◆ **PROBLEM TO WORK ON**
Omit the pictures. Print each entry below exactly.

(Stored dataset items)
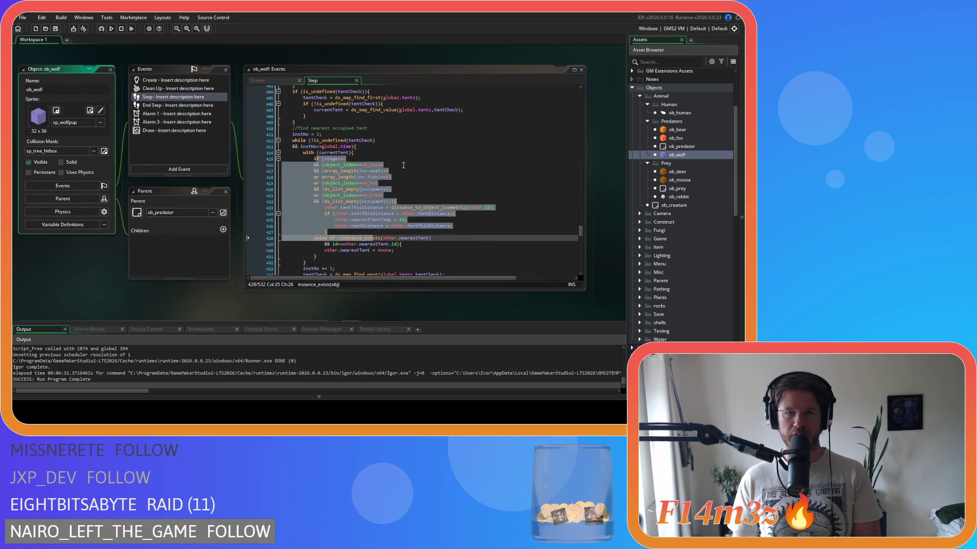
{"action": "scroll", "coordinate": [358, 163], "scroll_direction": "up", "scroll_amount": 3}
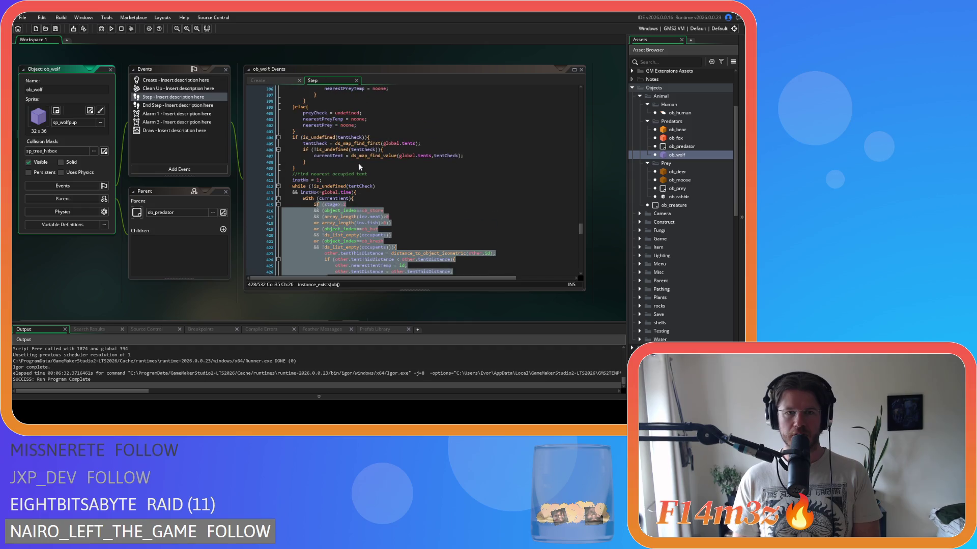
{"action": "mouse_move", "coordinate": [294, 140]}
{"action": "left_mouse_down"}
{"action": "mouse_move", "coordinate": [395, 191]}
{"action": "mouse_move", "coordinate": [347, 204]}
{"action": "left_mouse_up"}
{"action": "scroll", "coordinate": [395, 190], "scroll_direction": "down", "scroll_amount": 5}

◆ **REPLY**
{"action": "scroll", "coordinate": [358, 163], "scroll_direction": "up", "scroll_amount": 3}
{"action": "mouse_move", "coordinate": [294, 140]}
{"action": "left_mouse_down"}
{"action": "mouse_move", "coordinate": [395, 191]}
{"action": "mouse_move", "coordinate": [347, 204]}
{"action": "left_mouse_up"}
{"action": "scroll", "coordinate": [395, 190], "scroll_direction": "down", "scroll_amount": 5}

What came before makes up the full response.